# Your instructions
A single number is required: the count of lines in the records below that contain the word "down".

# Records supplied

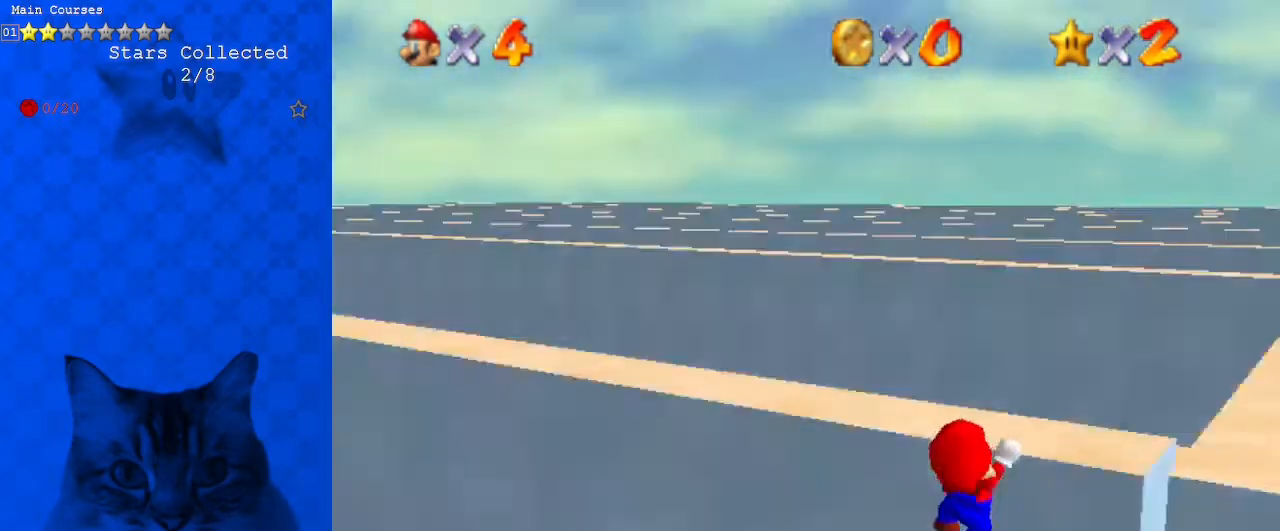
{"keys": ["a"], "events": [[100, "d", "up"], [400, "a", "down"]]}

--

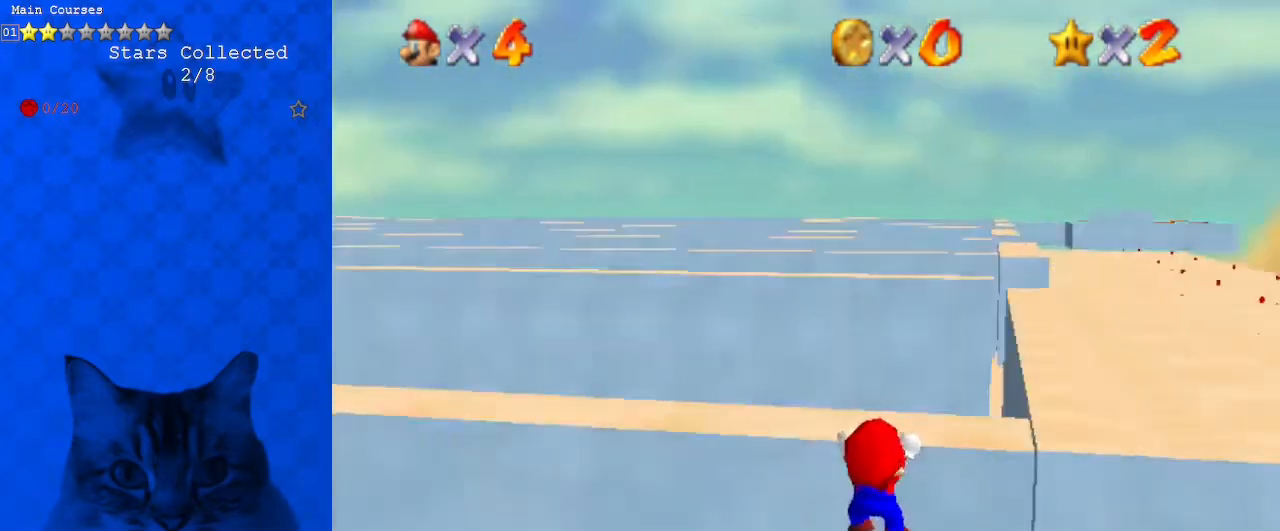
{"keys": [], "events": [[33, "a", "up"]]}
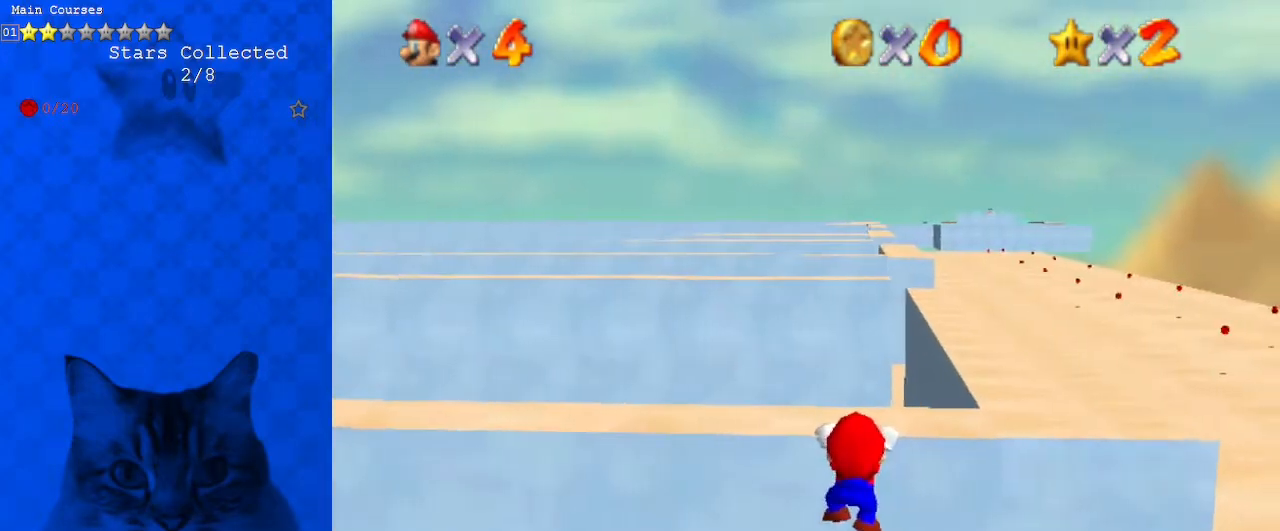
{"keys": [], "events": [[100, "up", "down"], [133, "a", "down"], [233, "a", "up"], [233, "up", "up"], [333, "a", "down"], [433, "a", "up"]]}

# Answer box
2